Activity:
Please repeat word for word the part of the fossil primate molar passage from "The newest molar" to "America's last primate.".

** Opening Excerpt provided block **

In December, while cataloging the summer's finds, fossil preparator Kelly Cahill
came across a strange molar, unlike any in the monument's museum collection. Monument
paleontologist Ted Fremd identified the 4mm specimen as a lower molar belonging to
Ekgmowechashala (IG-a-moo-we-CHA-sha-la), a small, ancient, lemur-like animal which is extremely rare in the
fossil record. "All of us have been looking for something like this for years," Fremd said.
The genus Ekgmowechashala is classified in the order Primates, sub-order Dermoptera (flying-lemurs), and
has a tooth structure similar to flying squirrels. A jaw fragment with adjacent upper molars (intact M1-M2, broken M3) from the same kind of animal was
previously known from the region, discovered in 1961. A cast of this specimen was used to
positively identify the newly found molar (lower m2) which "fit like a glove," according to Fremd.
The recent find is important because it includes good documentation of the
stratigraphic position of the fossil. Knowing where the fossil was located in the rock allows a date of 25
million years ago to be assigned to it. Other specimens of
Ekgmowechashala from South Dakota had been dated at 28 million years ago and were considered to mark the end of the original
primate lineage in North America. The John Day find confirms that ancient primates were in Oregon 3 million
years after scientists thought they had become extinct.
The newest molar was collected by John Zancanella of the Bureau of Land Management
who was part of an interagency team doing routine prospecting in the fossil beds.
"We try to continuously examine fossil-bearing rocks to collect scientifically
significant fossils on federal lands," stated Fremd. "Otherwise, weathering and other factors may
destroy them." Fremd plans to return with the field crew next summer to the area where the molar
was found in hopes of recovering more evidence of North America's last primate.

** Closing Excerpt provided block **
** Opening Data records block **

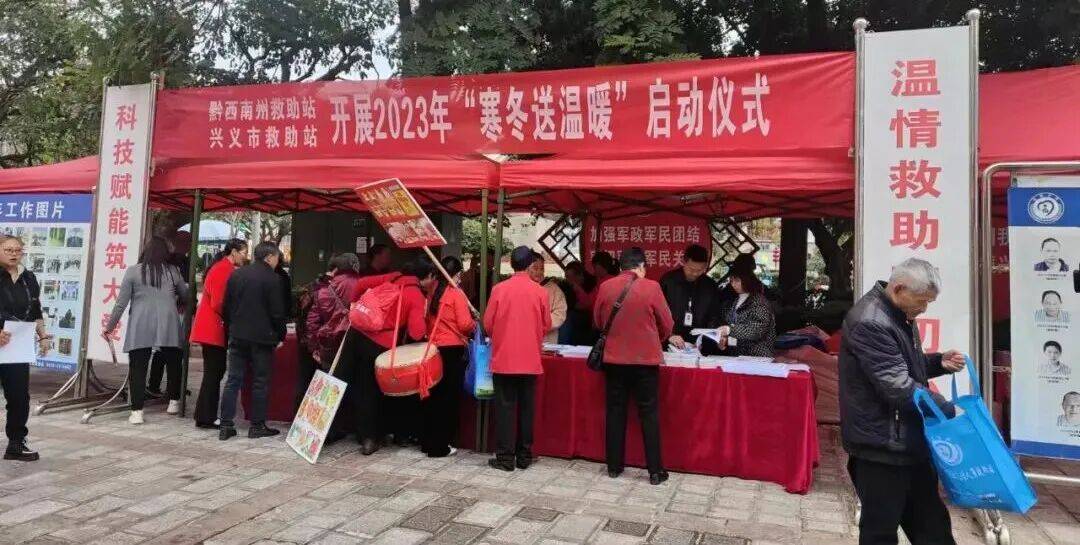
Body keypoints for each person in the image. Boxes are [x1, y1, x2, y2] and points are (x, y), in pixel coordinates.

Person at [840, 257, 966, 545]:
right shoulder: (870, 321)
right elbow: (897, 386)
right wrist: (950, 411)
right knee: (881, 532)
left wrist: (937, 362)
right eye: (922, 301)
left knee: (932, 528)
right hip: (881, 447)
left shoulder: (899, 315)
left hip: (905, 440)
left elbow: (900, 366)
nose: (924, 308)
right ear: (898, 289)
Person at [593, 247, 674, 485]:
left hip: (614, 360)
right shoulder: (652, 287)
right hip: (645, 362)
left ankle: (614, 467)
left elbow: (598, 320)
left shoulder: (606, 286)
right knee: (649, 413)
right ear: (641, 266)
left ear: (621, 267)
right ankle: (655, 471)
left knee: (615, 411)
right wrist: (655, 339)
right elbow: (667, 324)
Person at [341, 257, 436, 454]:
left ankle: (360, 433)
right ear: (425, 276)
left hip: (356, 335)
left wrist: (354, 304)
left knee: (360, 387)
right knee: (377, 391)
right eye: (431, 278)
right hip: (380, 345)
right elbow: (416, 332)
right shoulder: (416, 295)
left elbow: (360, 284)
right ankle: (373, 437)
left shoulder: (392, 277)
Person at [103, 236, 189, 425]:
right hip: (169, 323)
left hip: (140, 323)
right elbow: (185, 294)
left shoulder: (133, 271)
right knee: (174, 362)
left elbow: (121, 304)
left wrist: (109, 327)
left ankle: (137, 411)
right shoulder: (173, 271)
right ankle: (174, 401)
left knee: (138, 367)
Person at [484, 246, 551, 471]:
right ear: (530, 264)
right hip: (530, 360)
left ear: (511, 264)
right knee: (526, 409)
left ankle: (505, 457)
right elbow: (546, 324)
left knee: (505, 409)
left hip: (504, 358)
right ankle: (524, 456)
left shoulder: (499, 290)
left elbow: (488, 324)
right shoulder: (540, 292)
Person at [218, 242, 288, 440]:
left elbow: (226, 307)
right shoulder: (273, 279)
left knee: (233, 379)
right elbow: (277, 313)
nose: (278, 261)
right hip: (262, 338)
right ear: (269, 257)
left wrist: (232, 328)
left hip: (238, 335)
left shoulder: (237, 274)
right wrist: (280, 335)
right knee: (260, 381)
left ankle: (225, 425)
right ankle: (257, 425)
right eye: (277, 257)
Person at [0, 235, 50, 461]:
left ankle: (16, 443)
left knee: (19, 396)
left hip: (17, 346)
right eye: (8, 250)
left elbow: (35, 310)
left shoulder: (28, 278)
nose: (13, 254)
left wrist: (43, 336)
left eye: (18, 250)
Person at [190, 238, 248, 429]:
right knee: (213, 373)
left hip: (212, 328)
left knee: (214, 372)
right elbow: (219, 302)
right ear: (234, 252)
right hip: (213, 328)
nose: (245, 256)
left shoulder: (223, 268)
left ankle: (204, 414)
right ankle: (206, 416)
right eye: (243, 252)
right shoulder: (223, 270)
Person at [421, 255, 475, 457]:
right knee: (448, 399)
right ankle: (441, 445)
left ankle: (428, 442)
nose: (460, 278)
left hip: (434, 349)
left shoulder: (432, 292)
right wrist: (474, 322)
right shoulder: (456, 294)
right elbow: (464, 324)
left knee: (433, 397)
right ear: (456, 274)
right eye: (459, 274)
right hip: (452, 350)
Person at [659, 244, 719, 350]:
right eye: (691, 269)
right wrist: (669, 335)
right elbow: (658, 314)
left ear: (706, 266)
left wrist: (709, 337)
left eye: (700, 270)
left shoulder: (710, 285)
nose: (695, 273)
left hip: (700, 345)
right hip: (671, 343)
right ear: (684, 262)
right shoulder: (668, 281)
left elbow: (714, 316)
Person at [305, 253, 361, 364]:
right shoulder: (364, 285)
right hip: (357, 345)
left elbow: (312, 322)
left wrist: (314, 348)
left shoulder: (323, 292)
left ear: (336, 270)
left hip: (330, 345)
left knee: (331, 373)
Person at [715, 267, 776, 358]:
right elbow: (728, 323)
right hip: (737, 356)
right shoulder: (733, 301)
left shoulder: (760, 302)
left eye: (737, 281)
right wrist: (724, 340)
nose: (733, 284)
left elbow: (757, 330)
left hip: (758, 356)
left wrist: (730, 330)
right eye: (731, 281)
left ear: (747, 280)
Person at [529, 252, 567, 344]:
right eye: (535, 268)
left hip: (547, 339)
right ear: (526, 268)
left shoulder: (554, 289)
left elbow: (560, 313)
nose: (539, 272)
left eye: (542, 268)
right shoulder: (520, 288)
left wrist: (540, 323)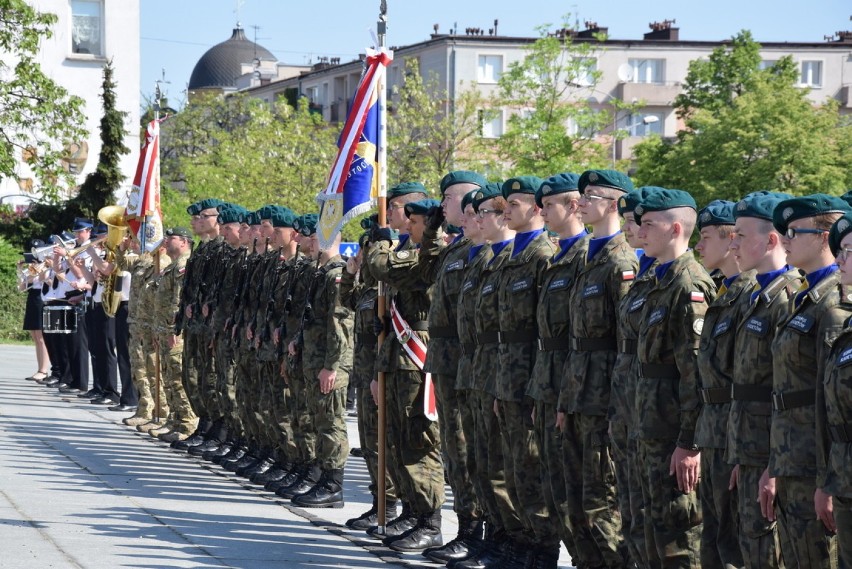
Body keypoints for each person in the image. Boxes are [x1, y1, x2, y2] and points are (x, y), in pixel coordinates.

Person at [558, 169, 636, 569]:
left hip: (603, 398)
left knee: (602, 504)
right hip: (577, 394)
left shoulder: (621, 259)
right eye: (583, 194)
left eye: (592, 195)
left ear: (614, 204)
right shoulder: (587, 254)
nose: (582, 201)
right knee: (576, 504)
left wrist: (616, 408)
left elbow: (625, 342)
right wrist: (565, 400)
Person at [633, 189, 716, 568]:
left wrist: (689, 443)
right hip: (649, 426)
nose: (640, 230)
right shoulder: (656, 279)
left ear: (676, 228)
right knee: (651, 532)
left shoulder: (689, 286)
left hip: (671, 434)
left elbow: (695, 373)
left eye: (649, 223)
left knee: (679, 537)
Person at [768, 194, 849, 568]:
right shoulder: (803, 298)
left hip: (814, 463)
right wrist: (774, 463)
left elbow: (829, 403)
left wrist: (827, 478)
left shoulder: (833, 303)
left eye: (794, 231)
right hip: (791, 456)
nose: (784, 238)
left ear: (824, 236)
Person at [365, 183, 446, 553]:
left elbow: (382, 268)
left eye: (411, 217)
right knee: (398, 440)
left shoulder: (423, 255)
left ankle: (430, 520)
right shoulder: (408, 250)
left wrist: (380, 243)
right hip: (399, 356)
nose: (407, 224)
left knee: (418, 441)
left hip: (416, 359)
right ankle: (414, 511)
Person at [416, 170, 487, 564]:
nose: (442, 206)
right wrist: (430, 231)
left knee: (468, 452)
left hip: (467, 361)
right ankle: (466, 528)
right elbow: (426, 272)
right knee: (455, 453)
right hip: (446, 359)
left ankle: (476, 531)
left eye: (447, 199)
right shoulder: (457, 247)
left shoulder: (485, 248)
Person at [726, 191, 798, 569]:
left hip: (775, 455)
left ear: (771, 239)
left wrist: (773, 464)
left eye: (740, 234)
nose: (732, 242)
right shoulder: (758, 295)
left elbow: (787, 392)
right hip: (751, 449)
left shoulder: (788, 298)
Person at [530, 173, 589, 567]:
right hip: (550, 383)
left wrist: (567, 395)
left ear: (572, 205)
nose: (543, 212)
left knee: (585, 496)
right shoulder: (557, 257)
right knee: (552, 486)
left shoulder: (588, 257)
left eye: (550, 204)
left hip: (580, 391)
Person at [693, 200, 751, 568]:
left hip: (736, 436)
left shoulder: (750, 296)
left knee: (737, 543)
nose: (699, 246)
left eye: (706, 236)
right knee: (713, 537)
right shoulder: (723, 291)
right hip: (713, 431)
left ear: (731, 240)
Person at [611, 187, 660, 567]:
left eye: (640, 222)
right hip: (627, 399)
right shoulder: (645, 271)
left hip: (654, 411)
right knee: (630, 505)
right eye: (629, 222)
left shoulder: (666, 278)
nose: (634, 230)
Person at [289, 220, 353, 508]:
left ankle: (333, 484)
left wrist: (333, 366)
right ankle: (320, 475)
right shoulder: (320, 274)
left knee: (331, 423)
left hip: (329, 363)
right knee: (317, 420)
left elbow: (340, 326)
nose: (308, 243)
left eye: (313, 238)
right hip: (315, 359)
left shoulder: (336, 275)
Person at [817, 212, 852, 568]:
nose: (839, 260)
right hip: (843, 479)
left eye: (847, 251)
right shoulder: (847, 326)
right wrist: (827, 481)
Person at [151, 227, 198, 443]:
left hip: (174, 332)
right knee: (169, 377)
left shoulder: (183, 264)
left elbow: (178, 301)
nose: (167, 241)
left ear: (184, 242)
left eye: (172, 238)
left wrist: (172, 330)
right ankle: (175, 419)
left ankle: (187, 423)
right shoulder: (173, 265)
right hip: (165, 329)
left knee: (178, 378)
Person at [19, 241, 50, 381]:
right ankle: (40, 368)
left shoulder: (47, 264)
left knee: (41, 337)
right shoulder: (32, 267)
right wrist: (20, 270)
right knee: (35, 336)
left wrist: (41, 267)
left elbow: (46, 281)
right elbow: (22, 287)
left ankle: (44, 370)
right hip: (32, 298)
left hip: (41, 297)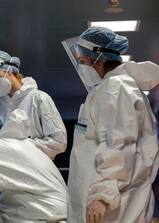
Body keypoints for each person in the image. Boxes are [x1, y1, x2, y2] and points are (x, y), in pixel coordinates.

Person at [62, 26, 159, 223]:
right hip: (113, 203)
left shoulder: (115, 89)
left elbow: (119, 143)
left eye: (83, 62)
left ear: (99, 58)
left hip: (115, 207)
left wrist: (102, 196)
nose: (82, 67)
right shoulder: (111, 88)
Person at [0, 50, 67, 160]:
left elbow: (59, 141)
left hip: (35, 169)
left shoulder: (38, 98)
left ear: (9, 70)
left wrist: (21, 148)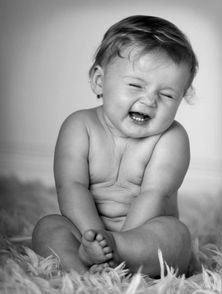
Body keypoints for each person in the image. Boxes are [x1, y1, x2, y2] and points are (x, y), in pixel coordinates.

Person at [32, 15, 198, 278]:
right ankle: (81, 271)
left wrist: (115, 245)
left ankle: (115, 263)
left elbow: (154, 195)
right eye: (135, 85)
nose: (150, 100)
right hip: (85, 232)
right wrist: (94, 239)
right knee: (47, 227)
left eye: (167, 95)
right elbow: (71, 187)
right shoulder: (79, 126)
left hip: (142, 237)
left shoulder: (171, 138)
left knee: (176, 236)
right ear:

** Closing Data records block **

Response:
The newest molar was collected by John Zancanella of the Bureau of Land Management
who was part of an interagency team doing routine prospecting in the fossil beds.
"We try to continuously examine fossil-bearing rocks to collect scientifically
significant fossils on federal lands," stated Fremd. "Otherwise, weathering and other factors may
destroy them." Fremd plans to return with the field crew next summer to the area where the molar
was found in hopes of recovering more evidence of North America's last primate.